Returns: Pattern Numbers – All single pattern numbers containing singlenans. Return type: list

remove_pattern
(pattern_no)¶ Removes a certain pattern. Deletes dictionary entry in the pattern index store as well as drops the entry in the results table.
Parameters: pattern_no (int) – Index value that indicates pattern.
Help¶
FAQs¶
Below are some pointers towards the right direction if something breaks. If you encounter any other error please feel free to reach out.
When imputing my estimator raises ValueError: Unknown label type: ‘continuous’
Hint
This might happen, if there is too little information for impyte to correctly distinguish your data type. This error essentially means, you’re handing a continuous data type [i.e. a float] to a classifier which expects a class or discrete value.
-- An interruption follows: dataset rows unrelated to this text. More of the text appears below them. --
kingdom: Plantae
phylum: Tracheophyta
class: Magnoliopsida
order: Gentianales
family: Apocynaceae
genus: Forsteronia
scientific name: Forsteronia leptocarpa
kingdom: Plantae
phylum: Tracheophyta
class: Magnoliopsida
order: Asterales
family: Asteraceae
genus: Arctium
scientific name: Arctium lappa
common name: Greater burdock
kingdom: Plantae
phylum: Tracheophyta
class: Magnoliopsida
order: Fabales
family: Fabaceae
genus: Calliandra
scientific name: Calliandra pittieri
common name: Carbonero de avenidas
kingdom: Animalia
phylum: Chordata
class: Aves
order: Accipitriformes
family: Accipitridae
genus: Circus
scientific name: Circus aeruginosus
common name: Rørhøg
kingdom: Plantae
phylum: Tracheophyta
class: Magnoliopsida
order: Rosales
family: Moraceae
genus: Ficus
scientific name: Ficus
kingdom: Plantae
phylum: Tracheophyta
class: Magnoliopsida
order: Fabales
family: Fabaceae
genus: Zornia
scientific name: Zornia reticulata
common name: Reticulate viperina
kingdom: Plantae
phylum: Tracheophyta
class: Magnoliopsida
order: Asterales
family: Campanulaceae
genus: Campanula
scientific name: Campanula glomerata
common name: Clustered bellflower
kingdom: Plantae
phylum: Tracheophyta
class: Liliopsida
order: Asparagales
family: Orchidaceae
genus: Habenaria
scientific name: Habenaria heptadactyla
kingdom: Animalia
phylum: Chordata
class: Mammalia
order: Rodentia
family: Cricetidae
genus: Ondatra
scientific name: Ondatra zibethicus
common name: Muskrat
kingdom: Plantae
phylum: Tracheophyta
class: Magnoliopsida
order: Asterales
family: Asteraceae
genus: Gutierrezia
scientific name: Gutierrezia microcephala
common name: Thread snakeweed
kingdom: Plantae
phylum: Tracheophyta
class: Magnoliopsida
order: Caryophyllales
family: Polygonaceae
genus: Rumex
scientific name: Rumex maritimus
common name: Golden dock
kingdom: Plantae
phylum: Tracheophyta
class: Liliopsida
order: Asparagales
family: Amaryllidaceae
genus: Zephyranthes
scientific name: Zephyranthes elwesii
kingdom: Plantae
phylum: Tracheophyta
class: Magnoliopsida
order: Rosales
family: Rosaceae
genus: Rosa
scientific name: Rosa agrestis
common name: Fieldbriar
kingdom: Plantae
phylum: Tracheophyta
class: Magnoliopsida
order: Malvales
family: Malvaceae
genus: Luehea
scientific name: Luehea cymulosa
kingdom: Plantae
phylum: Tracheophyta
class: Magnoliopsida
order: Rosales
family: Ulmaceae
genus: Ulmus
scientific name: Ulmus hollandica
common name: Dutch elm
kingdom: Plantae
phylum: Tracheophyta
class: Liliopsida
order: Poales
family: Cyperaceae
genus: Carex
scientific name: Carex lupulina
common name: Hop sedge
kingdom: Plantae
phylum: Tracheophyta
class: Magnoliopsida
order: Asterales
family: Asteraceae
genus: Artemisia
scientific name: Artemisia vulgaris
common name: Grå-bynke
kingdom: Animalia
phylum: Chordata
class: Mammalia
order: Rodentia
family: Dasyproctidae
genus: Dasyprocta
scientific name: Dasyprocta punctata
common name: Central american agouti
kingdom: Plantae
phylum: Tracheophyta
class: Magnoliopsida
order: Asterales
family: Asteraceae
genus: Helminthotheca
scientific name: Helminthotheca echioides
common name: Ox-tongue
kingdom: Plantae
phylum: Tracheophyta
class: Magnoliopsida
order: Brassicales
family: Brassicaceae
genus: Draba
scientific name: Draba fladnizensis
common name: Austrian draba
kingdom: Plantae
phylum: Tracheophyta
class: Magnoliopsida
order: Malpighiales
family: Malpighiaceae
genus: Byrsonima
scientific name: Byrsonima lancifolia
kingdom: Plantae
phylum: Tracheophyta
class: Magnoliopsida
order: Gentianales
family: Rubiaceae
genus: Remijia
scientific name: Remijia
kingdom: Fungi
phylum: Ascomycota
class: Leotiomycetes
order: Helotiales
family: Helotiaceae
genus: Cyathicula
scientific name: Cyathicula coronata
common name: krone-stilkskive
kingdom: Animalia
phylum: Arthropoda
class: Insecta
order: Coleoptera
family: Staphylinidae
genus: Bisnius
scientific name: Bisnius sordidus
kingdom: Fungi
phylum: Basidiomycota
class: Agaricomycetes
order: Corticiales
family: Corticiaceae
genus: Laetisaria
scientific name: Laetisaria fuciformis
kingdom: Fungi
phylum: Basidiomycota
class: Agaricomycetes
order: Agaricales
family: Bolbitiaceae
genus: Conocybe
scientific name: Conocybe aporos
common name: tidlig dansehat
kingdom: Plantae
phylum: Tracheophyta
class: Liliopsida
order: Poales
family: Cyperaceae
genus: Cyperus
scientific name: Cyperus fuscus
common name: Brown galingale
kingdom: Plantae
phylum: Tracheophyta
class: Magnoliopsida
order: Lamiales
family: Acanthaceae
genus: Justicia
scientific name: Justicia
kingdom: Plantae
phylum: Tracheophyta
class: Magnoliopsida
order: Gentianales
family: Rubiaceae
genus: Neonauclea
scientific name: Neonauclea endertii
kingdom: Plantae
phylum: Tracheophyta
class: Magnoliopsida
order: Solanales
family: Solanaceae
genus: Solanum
To solve this problem, you can set the unique value threshold to a lower value. (standard value is 10 unique instances).
License¶
Copyright 2017 Andreas RubinSchwarz
Permission is hereby granted, free of charge, to any person obtaining a copy of this software and associated documentation files (the “Software”), to deal in the Software without restriction, including without limitation the rights to use, copy, modify, merge, publish, distribute, sublicense, and/or sell copies of the Software, and to permit persons to whom the Software is furnished to do so, subject to the following conditions:
The above copyright notice and this permission notice shall be included in all copies or substantial portions of the Software.
THE SOFTWARE IS PROVIDED “AS IS”, WITHOUT WARRANTY OF ANY KIND, EXPRESS OR IMPLIED, INCLUDING BUT NOT LIMITED TO THE WARRANTIES OF MERCHANTABILITY, FITNESS FOR A PARTICULAR PURPOSE AND NONINFRINGEMENT. IN NO EVENT SHALL THE AUTHORS OR COPYRIGHT HOLDERS BE LIABLE FOR ANY CLAIM, DAMAGES OR OTHER LIABILITY, WHETHER IN AN ACTION OF CONTRACT, TORT OR OTHERWISE, ARISING FROM, OUT OF OR IN CONNECTION WITH THE SOFTWARE OR THE USE OR OTHER DEALINGS IN THE SOFTWARE.